LITERATURA - MACUNAÍMA, O HERÓI SEM CARÁTER
MACUNAÍMA
No fundo do mato-virgem nasceu
Macunaíma, herói de nossa gente. Era preto retinto e filho do medo da noite.
Houve um momento em que o silêncio foi tão grande escutando o murmurejo do
Uraricoera, que a índia, tapanhumas pariu uma criança feia. Essa criança é que
chamaram de Macunaíma.
Já na meninice fez coisas de
sarapantar. De primeiro: passou mais de seis anos não falando. Si o incitavam a
falar exclamava: If — Ai! que preguiça!. . . e não dizia mais nada. [...] O
divertimento dele era decepar cabeça de saúva. [...] E também espertava quando
a família ia tomar banho no rio, todos juntos e nus.
Passava o tempo do banho
dando mergulho, e as mulheres soltavam gritos gozados por causa dos guaimuns
diz-que habitando a água-doce por lá. No mucambo si alguma cunhatã se
aproximava dele pra fazer festinha, Macunaíma punha a mão nas graças dela,
cunhatã se afastava. Nos machos guspia na cara.
[...] Macunaíma assuntou o deserto e
sentiu que ia chorar. Mas não tinha ninguém por ali, não chorou não. Criou
coragem e botou pé na estrada, tremelicando com as perninhas de arco.
Vagamundou de déu em déu semana, até que topou com o Currupira inoqueando
carne, acompanhado do cachorro dele Papamel. E o Currupira vive no grelo do
tucunzeiro e pede fumo pra gente. Macunaíma falou:
— Meu avô, dá caça pra mim comer?
— Sim, Currupira fez.
Cortou carne da perna moqueou e deu pro
menino, perguntando:
— O que você está fazendo na capoeira,
rapaiz!
— Passeando.
[...] Então contou o castigo da mãe por
causa dele ter sido malévolo pros manos. E contando o transporte da casa de
novo pra deixa onde não tinha caça deu uma grande gargalhada. O Currupira olhou
pra ele e resmungou:
— Tu não é mais curumi, rapaiz, tu não
é mais curumi não ... Gente grande que faiz isso...

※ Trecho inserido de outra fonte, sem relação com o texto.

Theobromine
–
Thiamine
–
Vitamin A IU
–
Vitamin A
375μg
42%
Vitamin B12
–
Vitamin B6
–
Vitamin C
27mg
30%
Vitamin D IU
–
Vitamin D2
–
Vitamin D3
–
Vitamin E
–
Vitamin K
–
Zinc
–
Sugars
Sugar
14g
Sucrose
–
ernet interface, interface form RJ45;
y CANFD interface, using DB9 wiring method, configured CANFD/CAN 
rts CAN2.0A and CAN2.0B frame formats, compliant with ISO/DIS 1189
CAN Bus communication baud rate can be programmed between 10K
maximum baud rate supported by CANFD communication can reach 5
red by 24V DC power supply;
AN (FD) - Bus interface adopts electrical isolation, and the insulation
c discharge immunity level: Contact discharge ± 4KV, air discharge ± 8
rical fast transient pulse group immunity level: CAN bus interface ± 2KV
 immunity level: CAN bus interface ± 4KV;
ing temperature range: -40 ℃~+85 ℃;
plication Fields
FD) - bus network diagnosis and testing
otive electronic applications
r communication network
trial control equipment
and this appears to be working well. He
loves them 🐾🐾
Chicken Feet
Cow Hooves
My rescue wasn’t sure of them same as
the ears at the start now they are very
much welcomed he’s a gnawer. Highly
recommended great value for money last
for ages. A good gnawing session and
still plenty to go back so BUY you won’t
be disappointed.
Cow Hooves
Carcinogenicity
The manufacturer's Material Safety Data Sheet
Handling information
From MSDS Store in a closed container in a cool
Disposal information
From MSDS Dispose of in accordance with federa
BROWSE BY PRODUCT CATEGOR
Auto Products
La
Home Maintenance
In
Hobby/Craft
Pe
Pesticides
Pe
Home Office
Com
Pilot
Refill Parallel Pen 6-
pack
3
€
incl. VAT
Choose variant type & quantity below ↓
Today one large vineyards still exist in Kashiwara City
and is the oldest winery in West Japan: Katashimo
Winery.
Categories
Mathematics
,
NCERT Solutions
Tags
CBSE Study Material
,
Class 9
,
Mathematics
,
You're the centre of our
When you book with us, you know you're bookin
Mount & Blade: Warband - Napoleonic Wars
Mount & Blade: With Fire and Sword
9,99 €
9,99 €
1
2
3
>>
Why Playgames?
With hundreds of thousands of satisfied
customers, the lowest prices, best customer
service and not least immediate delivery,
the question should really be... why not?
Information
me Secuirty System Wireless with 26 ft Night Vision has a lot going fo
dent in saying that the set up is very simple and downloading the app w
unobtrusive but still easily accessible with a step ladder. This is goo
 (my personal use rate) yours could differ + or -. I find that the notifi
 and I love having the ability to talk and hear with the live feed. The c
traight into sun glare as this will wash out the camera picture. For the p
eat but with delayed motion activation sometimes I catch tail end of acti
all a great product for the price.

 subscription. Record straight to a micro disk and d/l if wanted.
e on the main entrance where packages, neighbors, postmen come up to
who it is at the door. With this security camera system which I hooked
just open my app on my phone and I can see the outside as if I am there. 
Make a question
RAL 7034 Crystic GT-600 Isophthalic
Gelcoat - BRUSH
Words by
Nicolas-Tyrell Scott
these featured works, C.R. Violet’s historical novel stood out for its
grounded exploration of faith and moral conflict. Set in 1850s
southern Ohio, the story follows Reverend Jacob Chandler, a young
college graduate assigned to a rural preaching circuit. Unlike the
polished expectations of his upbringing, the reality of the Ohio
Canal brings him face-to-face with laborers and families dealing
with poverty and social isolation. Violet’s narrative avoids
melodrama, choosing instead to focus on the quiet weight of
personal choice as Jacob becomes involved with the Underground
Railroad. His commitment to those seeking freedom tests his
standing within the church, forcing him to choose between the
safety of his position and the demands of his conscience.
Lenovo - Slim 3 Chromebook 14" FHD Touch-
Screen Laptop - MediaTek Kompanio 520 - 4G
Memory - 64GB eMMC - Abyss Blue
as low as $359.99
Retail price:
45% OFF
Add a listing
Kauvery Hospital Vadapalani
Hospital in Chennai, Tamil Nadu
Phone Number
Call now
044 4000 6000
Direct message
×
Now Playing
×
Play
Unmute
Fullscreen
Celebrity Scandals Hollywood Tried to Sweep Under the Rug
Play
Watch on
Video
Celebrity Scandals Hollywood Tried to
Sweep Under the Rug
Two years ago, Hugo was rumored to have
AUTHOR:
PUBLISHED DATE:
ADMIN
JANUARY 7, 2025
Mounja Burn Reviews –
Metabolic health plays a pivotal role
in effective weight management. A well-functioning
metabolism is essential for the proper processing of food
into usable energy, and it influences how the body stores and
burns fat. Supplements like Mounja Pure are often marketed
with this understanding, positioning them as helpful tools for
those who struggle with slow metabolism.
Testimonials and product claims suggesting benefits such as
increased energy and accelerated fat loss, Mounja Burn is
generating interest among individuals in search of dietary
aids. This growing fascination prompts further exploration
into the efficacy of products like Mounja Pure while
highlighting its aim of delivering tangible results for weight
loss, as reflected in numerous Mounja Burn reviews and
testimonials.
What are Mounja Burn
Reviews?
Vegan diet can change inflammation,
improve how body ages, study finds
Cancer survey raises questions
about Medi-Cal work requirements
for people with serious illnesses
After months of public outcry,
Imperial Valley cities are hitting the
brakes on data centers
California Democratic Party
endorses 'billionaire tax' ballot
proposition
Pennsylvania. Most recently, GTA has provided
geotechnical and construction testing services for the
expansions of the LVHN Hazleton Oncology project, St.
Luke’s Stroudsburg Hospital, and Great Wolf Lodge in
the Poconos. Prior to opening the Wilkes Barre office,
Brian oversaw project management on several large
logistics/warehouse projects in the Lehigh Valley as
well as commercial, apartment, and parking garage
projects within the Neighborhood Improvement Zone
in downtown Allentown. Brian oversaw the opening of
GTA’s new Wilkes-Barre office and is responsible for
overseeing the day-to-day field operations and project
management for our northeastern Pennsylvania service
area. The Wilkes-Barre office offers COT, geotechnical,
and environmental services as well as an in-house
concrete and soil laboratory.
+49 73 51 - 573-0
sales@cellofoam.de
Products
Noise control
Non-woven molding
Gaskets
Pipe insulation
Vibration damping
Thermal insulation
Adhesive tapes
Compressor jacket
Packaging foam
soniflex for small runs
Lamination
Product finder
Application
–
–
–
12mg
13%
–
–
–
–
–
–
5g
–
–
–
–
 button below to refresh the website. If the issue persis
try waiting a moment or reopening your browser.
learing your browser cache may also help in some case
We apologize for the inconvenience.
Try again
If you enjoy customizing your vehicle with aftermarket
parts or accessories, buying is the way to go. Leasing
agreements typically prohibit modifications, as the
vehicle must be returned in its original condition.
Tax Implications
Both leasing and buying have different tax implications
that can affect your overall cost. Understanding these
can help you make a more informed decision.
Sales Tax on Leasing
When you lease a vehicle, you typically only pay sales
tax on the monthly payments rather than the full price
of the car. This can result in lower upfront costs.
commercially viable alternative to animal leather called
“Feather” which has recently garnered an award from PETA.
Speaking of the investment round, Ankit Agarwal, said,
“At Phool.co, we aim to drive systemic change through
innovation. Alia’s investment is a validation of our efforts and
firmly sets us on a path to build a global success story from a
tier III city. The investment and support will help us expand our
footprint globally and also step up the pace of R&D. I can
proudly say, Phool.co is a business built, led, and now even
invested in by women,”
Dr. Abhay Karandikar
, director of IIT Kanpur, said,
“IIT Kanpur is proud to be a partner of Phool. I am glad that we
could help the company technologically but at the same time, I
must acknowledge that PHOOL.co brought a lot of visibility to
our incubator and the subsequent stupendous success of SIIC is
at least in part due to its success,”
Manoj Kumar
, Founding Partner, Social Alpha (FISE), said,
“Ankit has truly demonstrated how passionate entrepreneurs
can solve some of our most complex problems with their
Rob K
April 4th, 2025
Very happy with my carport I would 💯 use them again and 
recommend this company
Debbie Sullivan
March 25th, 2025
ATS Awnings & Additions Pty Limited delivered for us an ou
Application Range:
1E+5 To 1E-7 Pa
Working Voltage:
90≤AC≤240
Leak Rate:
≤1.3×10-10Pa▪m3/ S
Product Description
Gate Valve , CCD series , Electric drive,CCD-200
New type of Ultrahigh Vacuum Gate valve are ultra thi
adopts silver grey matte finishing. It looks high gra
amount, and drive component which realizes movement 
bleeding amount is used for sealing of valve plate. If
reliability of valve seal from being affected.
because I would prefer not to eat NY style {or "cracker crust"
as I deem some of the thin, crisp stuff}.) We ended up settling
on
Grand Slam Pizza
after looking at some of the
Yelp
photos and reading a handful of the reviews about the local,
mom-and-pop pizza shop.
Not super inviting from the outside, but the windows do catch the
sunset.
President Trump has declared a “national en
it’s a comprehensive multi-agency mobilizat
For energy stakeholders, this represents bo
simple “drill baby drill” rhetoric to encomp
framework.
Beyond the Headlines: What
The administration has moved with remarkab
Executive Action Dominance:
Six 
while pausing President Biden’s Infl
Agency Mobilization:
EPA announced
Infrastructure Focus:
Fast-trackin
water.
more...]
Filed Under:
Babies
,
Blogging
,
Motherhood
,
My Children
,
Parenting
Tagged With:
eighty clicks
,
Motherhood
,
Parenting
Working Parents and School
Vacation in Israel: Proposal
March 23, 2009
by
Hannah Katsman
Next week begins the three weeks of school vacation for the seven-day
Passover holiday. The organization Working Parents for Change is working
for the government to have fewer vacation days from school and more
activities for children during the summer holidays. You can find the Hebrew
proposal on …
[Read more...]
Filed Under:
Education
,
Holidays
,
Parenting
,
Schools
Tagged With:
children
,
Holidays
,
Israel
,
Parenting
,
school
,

Macunaíma agradeceu e pediu pro
Currupira ensinar o caminho pro mocambo dos Tapanhumas. O Currupira estava
querendo mas era comer o herói, ensinou falso:
— Tu vai por aqui, menino-home, vai por
aqui, passa pela frente daquele pau, quebra a mão esquerda, vira e volta por
debaixo dos meus uaiariquinizês.
Macunaíma foi fazer a volta porém
chegado na frente do pau, cocou a perninha e murmurou:
— Ai! que preguiça!... e seguiu
direito. O Currupira esperou bastante porém curumim não chegava... Pois então o
monstro amontou no viado, que é o cavalo dele, fincou o pé redondo na virilha
do corredor e lá se foi gritando:
— Carne de minha perna! carne de minha perna!
Lá de dentro da barriga do herói a
carne respondeu:
— Que foi?
Macunaíma apertou o passo e entrou
correndo na caatinga porém o Currupira corria mais que ele e o menino isso
vinha que vinha acochado pelo outro.
— Carne de minha perna! carne de minha
perna!
A carne secundava:
— Que foi?
O piá estava desesperado. Era dia do
casamento da raposa e a velha Vei, a Sol, relampeava nas gotinhas de chuva
debulhando luz feito milho. Macunaíma chegou perto duma poça, bebeu água de
lama e vomitou a carne.
— Carne de minha perna! carne de minha
perna! que o Currupira vinha gritando.
— Que foi? secundou a carne já na poça.
Macunaíma ganhou os bredos por outro
lado e escapou. Légua e meia adiante por detrás dum formigueiro escutou uma voz
cantando assim: "Acuti pita canhém..." lentamente. Foi lá e topou com
a cotia farinhando mandioca num tipiti de jachara.
— Minha vó, dá aipim pra mim comer?
— Sim, cotia fez.
Deu aipim pro menino, perguntando:
— Quê que você está fazendo na caatinga, meu
neto?
— Passeando.
— Ah o quê!
— Passeando! Então contou como enganara o
Currupira e deu uma grande gargalhada.